City ignored Veterans for Peace settlement offer

The April 1 permit hearing drew a large crowd.
The April 1 permit hearing drew a large crowd. (Photo by Rosemarie Alexander/KTOO)

A settlement proposal that could have stopped litigation against the Juneau Planning Commission was never acknowledged by the city.

Juneau Chapter of Veterans for Peace on March 12 proposed the Planning Commission hold an additional hearing on the safety and health aspects of the Juneau Mercantile and Armory facility where semi-automatic, automatic and assault-style weapons will be sold or rented for shooting practice in an underground range.

Veterans for Peace appealed the facility’s permit, and the case was heard by the Juneau Assembly on April 1st.   Chapter President Phil Smith says the settlement would have ended the appeal and been an amicable solution.

“They would get their permit and we, the public, would end up with a comprehensive explanation of  how that place is going to work,” Smith says.

City Planner Greg Chaney is defending the case for the Planning Commission.

“If we had agreed to that, we would have been admitting that there was something inappropriately done in the past or that the decision was inappropriate.  And in both cases we strongly feel that everything was done appropriately,” he says.

The settlement proposal is similar to the veterans’ demands heard by the city Assembly.   But they also call for Juneau Mercantile and Armory owners to work with the chapter and CBJ Assembly to convene a task force to address firearms-related public health and safety measures in Juneau.

Chaney says he’s not opposed to a community conversation on gun safety, but it’s outside the purview of the Planning Commission, which can only address land-use issues.

Neither Chaney nor the gun range owners and their attorney responded to the veterans’ offer.  Chaney says the settlement came too late in the process and there wasn’t much incentive at that point to try to settle the case.  Though he calls the offer “extreme,”  he says the lack of response was an  oversight.
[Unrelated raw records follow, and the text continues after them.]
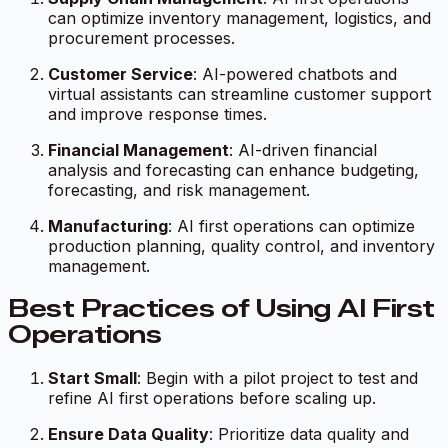
can optimize inventory management, logistics, and
procurement processes.
Customer Service
: AI-powered chatbots and
virtual assistants can streamline customer support
and improve response times.
Financial Management
: AI-driven financial
analysis and forecasting can enhance budgeting,
forecasting, and risk management.
Manufacturing
: AI first operations can optimize
production planning, quality control, and inventory
management.
Best Practices of Using AI First
Operations
Start Small
: Begin with a pilot project to test and
refine AI first operations before scaling up.
Ensure Data Quality
: Prioritize data quality and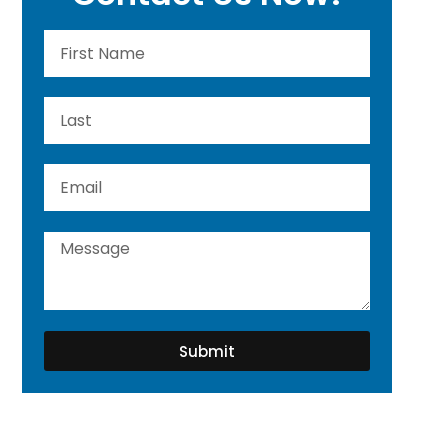
Submit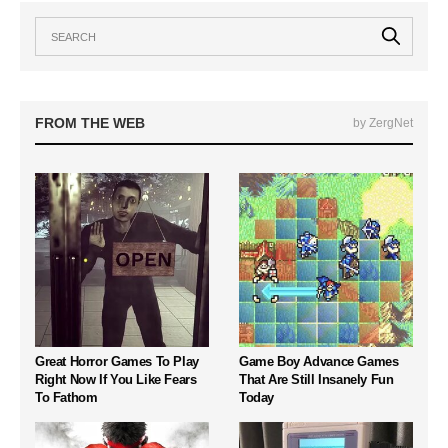
FROM THE WEB
by ZergNet
Great Horror Games To Play
Game Boy Advance Games
Right Now If You Like Fears
That Are Still Insanely Fun
To Fathom
Today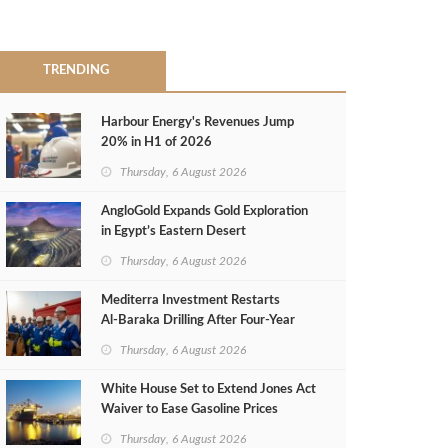
TRENDING
Harbour Energy's Revenues Jump
20% in H1 of 2026
Thursday, 6 August 2026
AngloGold Expands Gold Exploration
in Egypt’s Eastern Desert
Thursday, 6 August 2026
Mediterra Investment Restarts
Al‑Baraka Drilling After Four‑Year
Pause
Thursday, 6 August 2026
White House Set to Extend Jones Act
Waiver to Ease Gasoline Prices
Thursday, 6 August 2026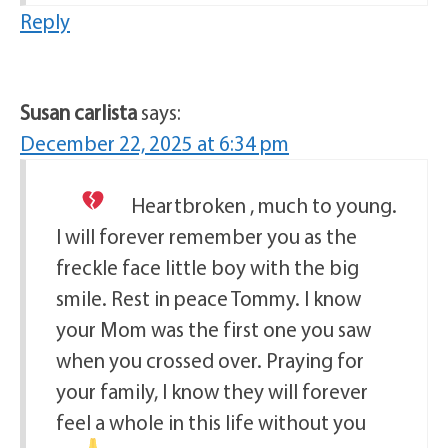
Reply
Susan carlista
says:
December 22, 2025 at 6:34 pm
Heartbroken
, much to young.
I will forever remember you as the
freckle face little boy with the big
smile. Rest in peace Tommy. I know
your Mom was the first one you saw
when you crossed over. Praying for
your family, I know they will forever
feel a whole in this life without you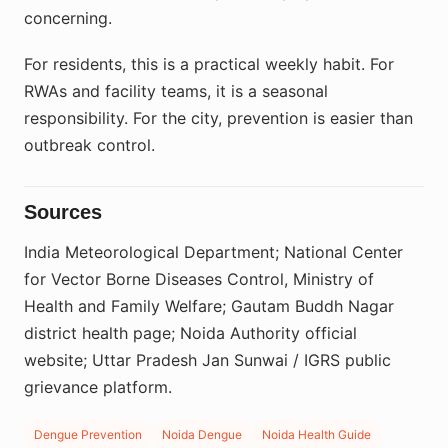
concerning.
For residents, this is a practical weekly habit. For
RWAs and facility teams, it is a seasonal
responsibility. For the city, prevention is easier than
outbreak control.
Sources
India Meteorological Department; National Center
for Vector Borne Diseases Control, Ministry of
Health and Family Welfare; Gautam Buddh Nagar
district health page; Noida Authority official
website; Uttar Pradesh Jan Sunwai / IGRS public
grievance platform.
Dengue Prevention
Noida Dengue
Noida Health Guide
“We should have responded and I should apologize for that,” Chaney says.

In the settlement offer and at the April 1st hearing, Veterans for Peace argued that too little is known about the security features at the new armory, including background checks, firearms training, instructor qualifications and other safety issues.  The Planning Commission record barely addresses these issues, or any comments from local public safety officials, including Juneau police.
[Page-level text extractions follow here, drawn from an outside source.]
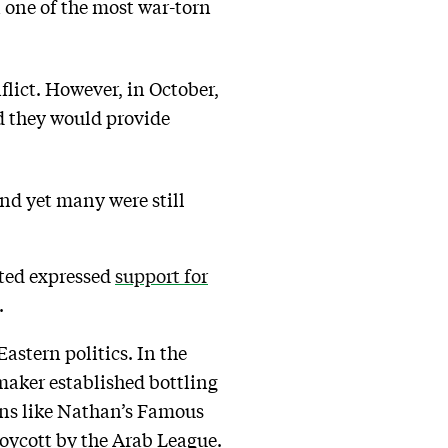
n one of the most war-torn
flict. However, in October,
d they would provide
nd yet many were still
ited expressed
support for
.
astern politics. In the
maker established bottling
ions like Nathan’s Famous
 boycott by the Arab League.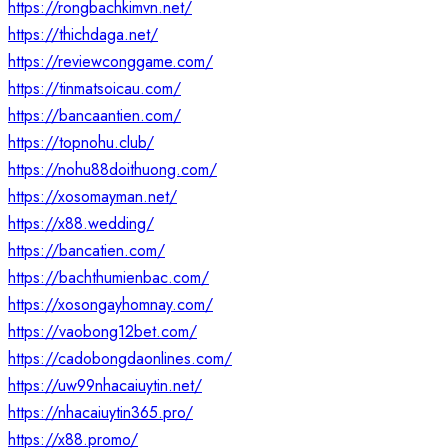
https://rongbachkimvn.net/
https://thichdaga.net/
https://reviewconggame.com/
https://tinmatsoicau.com/
https://bancaantien.com/
https://topnohu.club/
https://nohu88doithuong.com/
https://xosomayman.net/
https://x88.wedding/
https://bancatien.com/
https://bachthumienbac.com/
https://xosongayhomnay.com/
https://vaobong12bet.com/
https://cadobongdaonlines.com/
https://uw99nhacaiuytin.net/
https://nhacaiuytin365.pro/
https://x88.promo/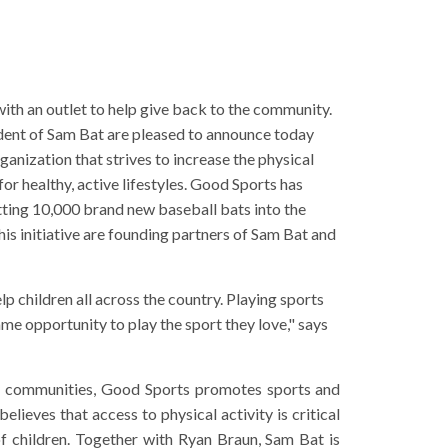
th an outlet to help give back to the community.
ent of Sam Bat are pleased to announce today
ganization that strives to increase the physical
or healthy, active lifestyles. Good Sports has
utting 10,000 brand new baseball bats into the
is initiative are founding partners of Sam Bat and
elp children all across the country. Playing sports
ame opportunity to play the sport they love," says
ty communities, Good Sports promotes sports and
lieves that access to physical activity is critical
of children. Together with Ryan Braun, Sam Bat is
Chaney says they were carefully looked at, but city staff deliberately left the information out of the record because it detracts from the land-use issues the Planning Commission is responsible for deciding.

The Juneau Assembly will announce its decision in the case at the end of April.  It could remand the case back to the Planning Commission for rehearing, as requested by Veterans for Peace; let the Commission’s permit stand, or require some change in that permit.